Tips on How Best to Invest Your Money

Tips on How Best to Invest Your Money

Tips on How Best to Invest Your Money      

For the average investor, a good tip for investing your money is to invest across a number of different mutual funds with each asset allocation of a mutual fund being the key to investment success. Choosing the best asset allocation strategy is very important when picking the best mutual funds to invest in. Here we look at how best to allocate your money in mutual funds: stock funds vs. bond funds vs. money market funds. These three main categories of mutual funds offer investors the best investment portfolio that satisfies their individual financial objectives. The average investor could invest in all three types of mutual funds in order to meet their savings and investment needs at various stages of their life. A quick and easy way to establish which category of mutual fund suits your needs is to determine how long you wish to save/invest for. If you wish to save for one month to one year, we would recommend that you invest in a money market mutual fund. However, if you intend on saving for between one and three years, a bond fund would be most suitable for you. Finally, if you wish to save for longer than three years, then we recommend an equity or multi-asset fund.

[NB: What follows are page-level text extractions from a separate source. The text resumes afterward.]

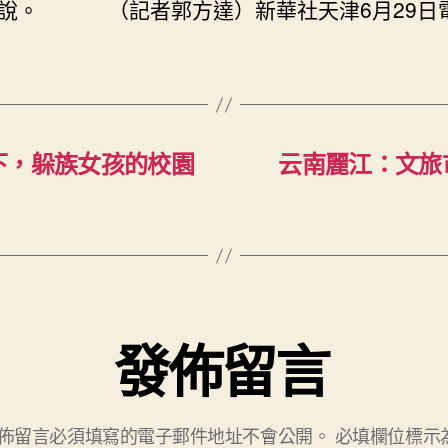
說。 （記者郭方達）新華社天津6月29日
下，躲族女孩的校園
云南麗江：文旅
發佈留言
佈留言必須填寫的電子郵件地址不會公開。
必填欄位標示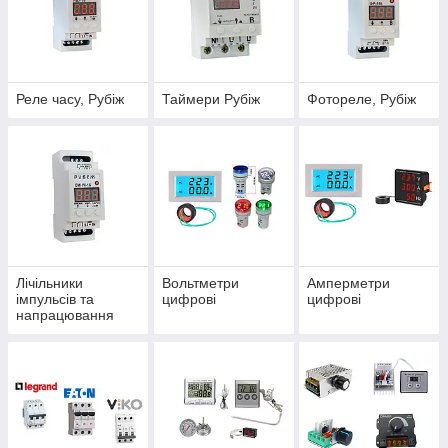
Реле часу, Рубіж
Таймери Рубіж
Фотореле, Рубіж
Лічільники
Вольтметри
Амперметри
імпульсів та
цифрові
цифрові
напрацювання
годин «RUBEZH»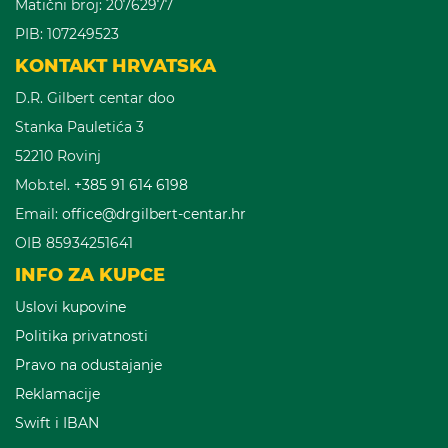
Matični broj: 20762977
PIB: 107249523
KONTAKT HRVATSKA
D.R. Gilbert centar doo
Stanka Pauletića 3
52210 Rovinj
Mob.tel.
+385 91 614 6198
Email:
office@drgilbert-centar.hr
OIB 85934251641
INFO ZA KUPCE
Uslovi kupovine
Politika privatnosti
Pravo na odustajanje
Reklamacije
Swift i IBAN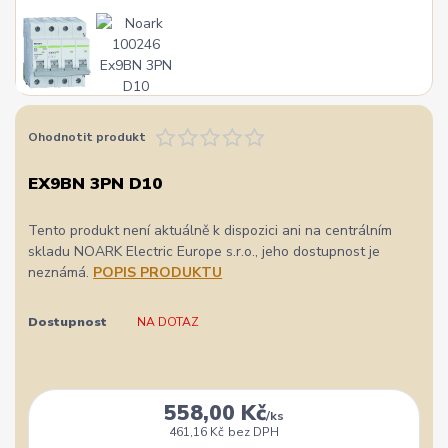
Ohodnotit produkt
EX9BN 3PN D10
Tento produkt není aktuálně k dispozici ani na centrálním
skladu NOARK Electric Europe s.r.o., jeho dostupnost je
neznámá.
POPIS PRODUKTU
Dostupnost
NA DOTAZ
558,00 Kč
/
ks
461,16 Kč
bez DPH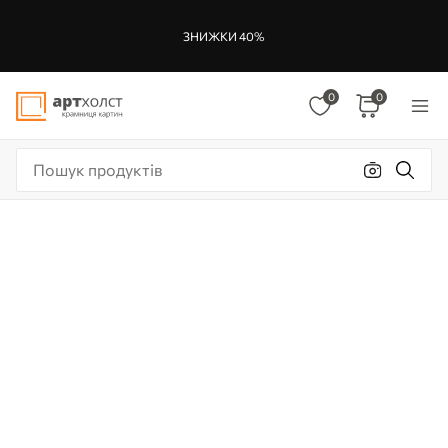
ЗНИЖКИ 40%
0
0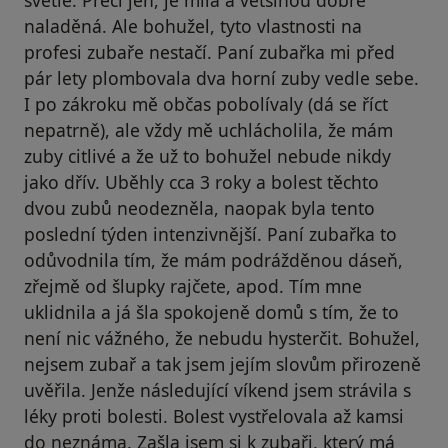
světle. Přeci jen, je milá a většinou dobře
naladěná. Ale bohužel, tyto vlastnosti na
profesi zubaře nestačí. Paní zubařka mi před
pár lety plombovala dva horní zuby vedle sebe.
I po zákroku mě občas pobolívaly (dá se říct
nepatrně), ale vždy mě uchlácholila, že mám
zuby citlivé a že už to bohužel nebude nikdy
jako dřív. Uběhly cca 3 roky a bolest těchto
dvou zubů neodezněla, naopak byla tento
poslední týden intenzivnější. Paní zubařka to
odůvodnila tím, že mám podrážděnou dáseň,
zřejmě od šlupky rajčete, apod. Tím mne
uklidnila a já šla spokojeně domů s tím, že to
není nic vážného, že nebudu hysterčit. Bohužel,
nejsem zubař a tak jsem jejím slovům přirozeně
uvěřila. Jenže následující víkend jsem strávila s
léky proti bolesti. Bolest vystřelovala až kamsi
do neznáma. Zašla jsem si k zubaři, který má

Money market funds are by far the least risky of the three types of mutual funds and typically offers higher rates when compared to a standard savings account. However, like all investment funds, these funds are not risk free and are exposed to reinvestment risk. Given the maturity profile of money market funds (30 - 365 days), reinvestment risk is higher in a money market fund than in a bond fund. On the other hand, a money market fund benefits from a rising interest rate environment.